Bringing up 1862 made Crowley grimace. “Nyeah, sure. Something like ‘shut up a minute’, maybe?”

“Hm. A bit harsh, don't you think? How about something more subtle, less cruel. Something like… ‘hold that thought'!” Aziraphale waved his hands around as if to prove just how brilliant this idea was. In the background of his ‘spectacular’ proposal, the calming lilt of Vera Lynn crooned of nightingales and the Ritz. He swayed in his chair, wine sloshing within his glass, momentarily distracted. “I adore this song.”

He could blame it on the booze, but Crowley was feeling a little soppy that evening. His angel had saved them, after he’d spent a short while lamenting that this would be their last night together. Perhaps he deserved a lapse in cynicism. “Could be our song. Secret song.”

“Hm. I like that. Our song.” Aziraphale agreed, nodding enthusiastically.
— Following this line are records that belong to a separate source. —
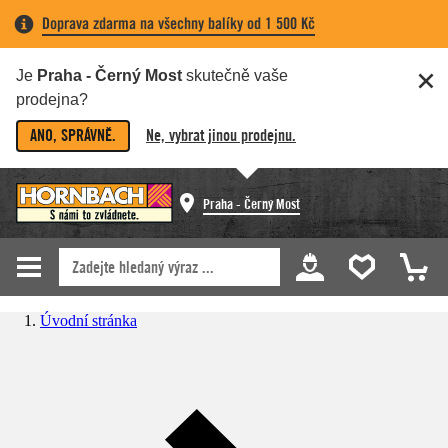
Doprava zdarma na všechny balíky od 1 500 Kč
Je
Praha - Černý Most
skutečně vaše
prodejna?
ANO, SPRÁVNĚ.
Ne, vybrat jinou prodejnu.
Praha - Černý Most
Úvodní stránka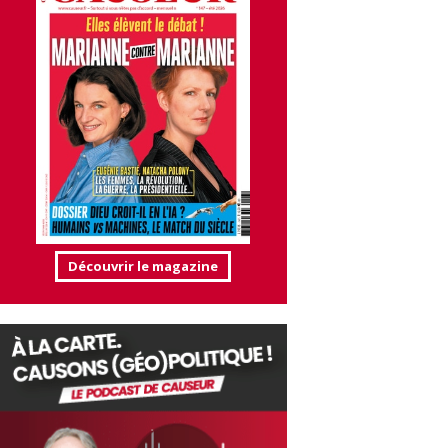
Découvrir le magazine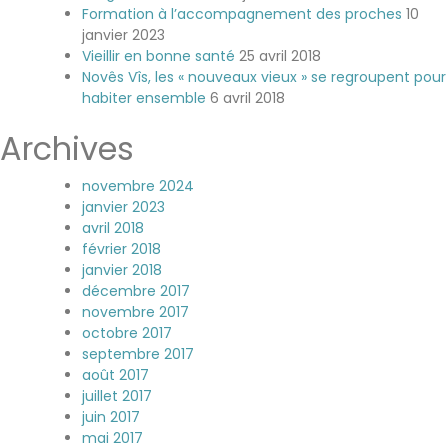
Formation à l’accompagnement des proches
10
janvier 2023
Vieillir en bonne santé
25 avril 2018
Novês Vîs, les « nouveaux vieux » se regroupent pour
habiter ensemble
6 avril 2018
Archives
novembre 2024
janvier 2023
avril 2018
février 2018
janvier 2018
décembre 2017
novembre 2017
octobre 2017
septembre 2017
août 2017
juillet 2017
juin 2017
mai 2017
“Our safe word. Something to express how we will always be there to follow the other. Instead of mouthing ‘trust me’, you could say, ‘nightingales’.”

“Oh, Crowley. It's a little silly, don't you think? To just randomly mention a bird in the middle of a conversation? We're back at ducks having ears!”

“Do you have anything better?” Crowley glowered into his glass before knocking it back.

“How about… I forgive you.”

“What?”

“Well.” Aziraphale sniffed, looking at the table. “If you're doing or saying something I'm not supposed to agree with, but I do agree with it, then I could say ‘I forgive you’, and everyone else will believe the opposite is true.”

Crowley smirked, despite himself. “Tsk. And I might just as well say not to bother.”

“And then I'll know you understand.”

Their eyes met for a moment. The demon had removed his glasses long ago, revealing those unmistakable yellow, serpentine eyes - glowing like embers in the dusk, a striking contrast to Aziraphale’s own deep, stormy oceans. Something passed between them, something unspoken.

And then the moment passed, as they always tended to, and Crowley soon made his excuses to leave. It would be a little while until they saw each other again, and the topic of secret languages and coded phrases never really came up.

It wouldn’t come up until one terrible morning in 2023.

 

Hold that thought - we are being observed.

 

You're the bad guys - I need to appear to be your enemy.

 

No nightingales - where you’re going, I can’t follow.

 

I forgive you - I want you to kiss me again, but I can’t express this right now.

 

Don't bother - I understand you, angel, and I await to hear from you again.